[Dataset items]
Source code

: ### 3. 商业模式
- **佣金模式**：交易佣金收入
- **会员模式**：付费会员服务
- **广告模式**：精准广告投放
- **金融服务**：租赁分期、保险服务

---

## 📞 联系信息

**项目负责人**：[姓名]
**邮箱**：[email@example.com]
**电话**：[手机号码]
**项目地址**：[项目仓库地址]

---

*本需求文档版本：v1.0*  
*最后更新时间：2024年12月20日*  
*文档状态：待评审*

Work instruction
Copy out the lines above word for word, with no changes.

Answer space
Source code

: ### 3. 商业模式
- **佣金模式**：交易佣金收入
- **会员模式**：付费会员服务
- **广告模式**：精准广告投放
- **金融服务**：租赁分期、保险服务

---

## 📞 联系信息

**项目负责人**：[姓名]
**邮箱**：[email@example.com]
**电话**：[手机号码]
**项目地址**：[项目仓库地址]

---

*本需求文档版本：v1.0*  
*最后更新时间：2024年12月20日*  
*文档状态：待评审*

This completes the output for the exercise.